## QUESTIONS ON THE MATERIAL
**1)** List every module that the readiness-aware service inversion library loads with a Require Export command.
**2)** Extend the library page on readiness-aware service inversion, picking up after its final line.

## EXCERPT TO READ
Library prosa.analysis.definitions.service_inversion.readiness_aware

Require Export prosa.analysis.abstract.definitions.
Require Export prosa.analysis.definitions.readiness_interference.
Require Export prosa.analysis.definitions.service_inversion.pred.

Readiness-Aware Service Inversion

Section ServiceInversion.

Consider any kind of jobs.

  Context {Job : JobType}.
  Context `{JobArrival Job}.
  Context `{JobCost Job}.

Next, consider any kind of uniprocessor model.

Context {PState : ProcessorState Job}.
Hypothesis H_uni : uniprocessor_model PState.

Consider any notion of readiness.

Context `{!JobReady Job PState}.

Consider any arrival sequence, ...

Variable arr_seq : arrival_sequence Job.

... and any schedule of this arrival sequence.

Variable sched : schedule PState.

Assume a JLFP policy.

Context `{JLFP_policy Job}.

In this section, we define a readiness-aware notion of service inversion.

Section Definitions.

Consider a job j.

Variable j : Job.

Recall the existing notion of service inversion that does not take job readiness into account.

Let readiness_oblivious_service_inversion := pred.service_inversion arr_seq sched.

We say that readiness-aware service inversion is taking place at some instant t if a lower-priority job (w.r.t j) is being served in spite of a higher-or-equal-priority job (w.r.t j) being schedulable, ...

    Definition service_inversion (t : instant) :=
      some_hep_job_ready arr_seq sched j t
      && readiness_oblivious_service_inversion j t.

## RECORD EXCERPTS

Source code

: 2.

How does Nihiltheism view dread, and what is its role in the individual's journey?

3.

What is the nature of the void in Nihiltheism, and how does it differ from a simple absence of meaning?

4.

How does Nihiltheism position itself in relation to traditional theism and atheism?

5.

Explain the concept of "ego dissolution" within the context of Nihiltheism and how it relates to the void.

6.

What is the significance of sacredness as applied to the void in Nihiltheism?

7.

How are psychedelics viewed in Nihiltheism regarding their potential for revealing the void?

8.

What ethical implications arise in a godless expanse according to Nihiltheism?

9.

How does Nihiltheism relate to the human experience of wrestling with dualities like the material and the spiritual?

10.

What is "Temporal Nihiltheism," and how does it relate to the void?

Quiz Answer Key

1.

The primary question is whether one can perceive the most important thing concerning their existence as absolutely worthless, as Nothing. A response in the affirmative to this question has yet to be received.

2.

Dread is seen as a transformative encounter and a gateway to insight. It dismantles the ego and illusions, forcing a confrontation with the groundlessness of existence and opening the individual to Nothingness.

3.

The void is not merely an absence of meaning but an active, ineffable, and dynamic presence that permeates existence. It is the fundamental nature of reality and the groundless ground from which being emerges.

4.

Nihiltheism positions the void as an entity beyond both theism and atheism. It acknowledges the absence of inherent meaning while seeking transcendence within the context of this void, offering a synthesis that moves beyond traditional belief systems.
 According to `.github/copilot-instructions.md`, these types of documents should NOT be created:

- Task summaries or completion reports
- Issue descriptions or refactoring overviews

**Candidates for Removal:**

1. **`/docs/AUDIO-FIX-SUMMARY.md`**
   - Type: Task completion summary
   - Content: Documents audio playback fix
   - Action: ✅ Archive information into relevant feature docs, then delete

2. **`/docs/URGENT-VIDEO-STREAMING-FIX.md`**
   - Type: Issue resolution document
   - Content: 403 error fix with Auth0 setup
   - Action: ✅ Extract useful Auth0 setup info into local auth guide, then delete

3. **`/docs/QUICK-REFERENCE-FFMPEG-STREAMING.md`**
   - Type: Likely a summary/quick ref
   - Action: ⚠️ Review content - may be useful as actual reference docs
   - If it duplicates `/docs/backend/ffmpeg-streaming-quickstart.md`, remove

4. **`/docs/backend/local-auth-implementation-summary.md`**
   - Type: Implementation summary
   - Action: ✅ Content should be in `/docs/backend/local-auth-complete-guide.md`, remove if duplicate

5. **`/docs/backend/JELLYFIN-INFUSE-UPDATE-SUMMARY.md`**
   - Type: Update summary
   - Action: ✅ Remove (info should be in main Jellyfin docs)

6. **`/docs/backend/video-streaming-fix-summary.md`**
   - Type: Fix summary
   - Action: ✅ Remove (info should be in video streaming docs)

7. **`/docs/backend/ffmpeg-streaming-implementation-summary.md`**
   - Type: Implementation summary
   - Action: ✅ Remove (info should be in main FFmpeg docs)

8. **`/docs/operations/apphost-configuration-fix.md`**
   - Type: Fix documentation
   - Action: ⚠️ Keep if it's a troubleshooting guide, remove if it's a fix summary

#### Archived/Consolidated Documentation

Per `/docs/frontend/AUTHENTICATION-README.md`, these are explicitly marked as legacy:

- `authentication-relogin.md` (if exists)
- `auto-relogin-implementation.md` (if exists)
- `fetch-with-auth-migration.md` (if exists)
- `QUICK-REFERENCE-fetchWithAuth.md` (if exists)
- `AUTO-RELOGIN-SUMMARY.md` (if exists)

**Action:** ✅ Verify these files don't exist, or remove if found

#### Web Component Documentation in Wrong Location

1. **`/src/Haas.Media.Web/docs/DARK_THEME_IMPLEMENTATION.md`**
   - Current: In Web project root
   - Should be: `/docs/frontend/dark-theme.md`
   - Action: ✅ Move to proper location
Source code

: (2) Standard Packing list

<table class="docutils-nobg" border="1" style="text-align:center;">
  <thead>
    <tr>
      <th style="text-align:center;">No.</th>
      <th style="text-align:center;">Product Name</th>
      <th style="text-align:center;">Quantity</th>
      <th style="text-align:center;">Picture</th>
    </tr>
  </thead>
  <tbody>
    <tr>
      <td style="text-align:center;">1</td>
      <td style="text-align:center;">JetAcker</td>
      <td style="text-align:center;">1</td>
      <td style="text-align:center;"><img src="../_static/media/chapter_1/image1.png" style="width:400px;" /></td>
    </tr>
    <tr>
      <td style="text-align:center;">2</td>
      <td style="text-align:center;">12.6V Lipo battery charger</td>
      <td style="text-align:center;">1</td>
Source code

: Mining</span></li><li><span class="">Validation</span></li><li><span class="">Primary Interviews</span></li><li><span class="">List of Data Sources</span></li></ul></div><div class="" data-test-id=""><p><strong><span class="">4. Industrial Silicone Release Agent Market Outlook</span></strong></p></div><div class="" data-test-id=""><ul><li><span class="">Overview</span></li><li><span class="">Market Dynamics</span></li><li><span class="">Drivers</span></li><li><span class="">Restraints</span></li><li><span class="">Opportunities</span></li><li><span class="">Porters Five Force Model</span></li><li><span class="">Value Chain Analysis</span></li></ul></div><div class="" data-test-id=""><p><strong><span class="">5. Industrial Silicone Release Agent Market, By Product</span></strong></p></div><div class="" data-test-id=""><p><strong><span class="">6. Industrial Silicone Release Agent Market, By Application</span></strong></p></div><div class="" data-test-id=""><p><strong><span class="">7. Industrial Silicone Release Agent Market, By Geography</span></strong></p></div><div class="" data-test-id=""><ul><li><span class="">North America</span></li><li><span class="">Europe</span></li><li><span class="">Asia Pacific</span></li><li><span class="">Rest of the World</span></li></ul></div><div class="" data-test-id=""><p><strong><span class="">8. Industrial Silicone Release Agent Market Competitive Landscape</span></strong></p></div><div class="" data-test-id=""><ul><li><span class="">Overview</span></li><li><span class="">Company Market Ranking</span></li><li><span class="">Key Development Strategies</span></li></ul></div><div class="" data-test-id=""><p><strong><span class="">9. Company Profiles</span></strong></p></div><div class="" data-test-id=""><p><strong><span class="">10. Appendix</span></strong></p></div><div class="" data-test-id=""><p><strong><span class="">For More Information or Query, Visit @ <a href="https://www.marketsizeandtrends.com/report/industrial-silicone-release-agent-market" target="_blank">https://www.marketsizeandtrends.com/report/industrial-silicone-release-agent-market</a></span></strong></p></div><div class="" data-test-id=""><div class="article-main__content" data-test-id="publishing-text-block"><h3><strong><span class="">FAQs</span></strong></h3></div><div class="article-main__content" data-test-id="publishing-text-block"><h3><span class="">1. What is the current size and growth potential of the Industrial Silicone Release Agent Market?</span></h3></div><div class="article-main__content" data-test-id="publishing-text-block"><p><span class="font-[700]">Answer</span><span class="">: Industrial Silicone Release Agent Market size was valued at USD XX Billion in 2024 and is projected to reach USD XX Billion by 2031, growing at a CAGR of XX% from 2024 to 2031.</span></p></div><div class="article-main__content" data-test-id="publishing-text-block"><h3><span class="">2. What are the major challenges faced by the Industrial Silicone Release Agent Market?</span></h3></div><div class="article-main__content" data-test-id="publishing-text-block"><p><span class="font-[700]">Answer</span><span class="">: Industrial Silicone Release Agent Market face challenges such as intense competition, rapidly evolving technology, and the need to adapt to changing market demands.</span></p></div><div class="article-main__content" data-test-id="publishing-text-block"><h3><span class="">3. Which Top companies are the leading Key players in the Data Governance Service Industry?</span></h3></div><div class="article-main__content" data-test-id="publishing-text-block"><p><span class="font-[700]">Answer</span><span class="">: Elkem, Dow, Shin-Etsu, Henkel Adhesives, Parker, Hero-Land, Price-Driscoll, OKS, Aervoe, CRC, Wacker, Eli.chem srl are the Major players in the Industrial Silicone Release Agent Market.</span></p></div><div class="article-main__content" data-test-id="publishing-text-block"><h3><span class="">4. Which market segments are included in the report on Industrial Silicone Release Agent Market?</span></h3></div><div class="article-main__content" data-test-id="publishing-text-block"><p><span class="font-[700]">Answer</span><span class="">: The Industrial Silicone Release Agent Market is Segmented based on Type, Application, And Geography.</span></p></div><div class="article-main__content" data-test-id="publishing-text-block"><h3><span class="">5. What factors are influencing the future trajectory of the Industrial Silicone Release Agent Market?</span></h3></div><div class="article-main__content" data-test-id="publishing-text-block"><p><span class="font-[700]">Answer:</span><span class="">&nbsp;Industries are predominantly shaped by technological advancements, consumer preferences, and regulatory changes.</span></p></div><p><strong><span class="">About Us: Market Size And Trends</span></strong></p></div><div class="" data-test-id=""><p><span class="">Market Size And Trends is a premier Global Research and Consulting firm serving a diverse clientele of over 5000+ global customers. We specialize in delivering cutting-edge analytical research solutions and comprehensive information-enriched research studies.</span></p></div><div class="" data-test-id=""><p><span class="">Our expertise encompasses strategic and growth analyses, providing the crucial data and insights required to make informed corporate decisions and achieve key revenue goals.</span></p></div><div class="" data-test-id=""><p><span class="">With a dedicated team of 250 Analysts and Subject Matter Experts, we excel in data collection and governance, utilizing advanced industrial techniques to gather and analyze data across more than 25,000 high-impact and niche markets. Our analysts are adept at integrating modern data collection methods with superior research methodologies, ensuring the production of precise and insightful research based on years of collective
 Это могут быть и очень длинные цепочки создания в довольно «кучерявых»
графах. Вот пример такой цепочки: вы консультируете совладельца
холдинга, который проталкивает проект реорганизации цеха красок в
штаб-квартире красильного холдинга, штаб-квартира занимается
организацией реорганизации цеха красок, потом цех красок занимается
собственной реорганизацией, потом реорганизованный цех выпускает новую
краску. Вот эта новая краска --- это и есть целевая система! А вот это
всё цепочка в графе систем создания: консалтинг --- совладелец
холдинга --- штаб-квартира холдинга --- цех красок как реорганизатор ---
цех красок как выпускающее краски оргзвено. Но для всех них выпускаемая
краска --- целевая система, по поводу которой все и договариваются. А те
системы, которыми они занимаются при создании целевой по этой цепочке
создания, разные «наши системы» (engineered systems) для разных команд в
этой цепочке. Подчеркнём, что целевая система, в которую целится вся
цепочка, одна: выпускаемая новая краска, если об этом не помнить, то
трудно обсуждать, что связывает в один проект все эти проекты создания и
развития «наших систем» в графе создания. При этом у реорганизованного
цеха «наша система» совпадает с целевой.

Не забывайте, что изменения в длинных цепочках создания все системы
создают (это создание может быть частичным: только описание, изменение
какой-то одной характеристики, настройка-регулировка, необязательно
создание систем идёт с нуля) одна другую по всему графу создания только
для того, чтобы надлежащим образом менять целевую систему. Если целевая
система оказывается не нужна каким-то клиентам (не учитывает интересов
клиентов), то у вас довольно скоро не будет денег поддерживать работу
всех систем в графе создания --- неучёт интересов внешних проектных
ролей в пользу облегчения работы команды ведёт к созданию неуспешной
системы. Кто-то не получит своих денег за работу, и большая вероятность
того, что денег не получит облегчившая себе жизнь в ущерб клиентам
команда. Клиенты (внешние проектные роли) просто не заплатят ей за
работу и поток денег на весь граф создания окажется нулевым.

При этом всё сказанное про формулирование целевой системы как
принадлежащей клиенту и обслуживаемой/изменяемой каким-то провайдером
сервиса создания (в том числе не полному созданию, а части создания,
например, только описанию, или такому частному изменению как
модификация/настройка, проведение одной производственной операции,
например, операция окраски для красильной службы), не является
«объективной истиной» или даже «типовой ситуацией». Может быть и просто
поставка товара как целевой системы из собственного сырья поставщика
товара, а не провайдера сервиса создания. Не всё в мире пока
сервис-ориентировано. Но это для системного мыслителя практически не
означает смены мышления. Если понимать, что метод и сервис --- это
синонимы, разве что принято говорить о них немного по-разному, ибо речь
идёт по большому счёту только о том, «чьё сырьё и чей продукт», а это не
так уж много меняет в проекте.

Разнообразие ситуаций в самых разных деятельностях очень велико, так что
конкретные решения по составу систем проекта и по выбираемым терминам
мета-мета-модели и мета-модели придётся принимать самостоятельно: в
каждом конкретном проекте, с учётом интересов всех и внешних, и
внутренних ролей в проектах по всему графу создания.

## ANSWER LIST
**1)**
- prosa.analysis.abstract.definitions
- prosa.analysis.definitions.readiness_interference
- prosa.analysis.definitions.service_inversion.pred

**2)**
... with the obvious extension to intervals.

    Definition cumulative_service_inversion (t1 t2 : instant) :=
      \sum_(t1 ≤ t < t2 ) service_inversion t.

  End Definitions.

In this section, we define the notion of a bound on readiness-aware service inversion in a busy-window prefix.

Section ServiceInversionBound.

Assume that we have some definition of interference and interfering workload.

Context `{Interference Job}.
Context `{InterferingWorkload Job}.

We say that B is a bound on the readiness-aware service inversion incurred by any job j inside its busy interval [t1, t2] if B bounds the readiness-aware cumulative service inversion within the interval [t1, t2].

    Definition service_inversion_is_bounded (B : duration → duration) :=
      ∀ j t1 t2,
        busy_interval_prefix sched j t1 t2 →
        cumulative_service_inversion j t1 t2 ≤ B (job_arrival j - t1).

  End ServiceInversionBound.

End ServiceInversion.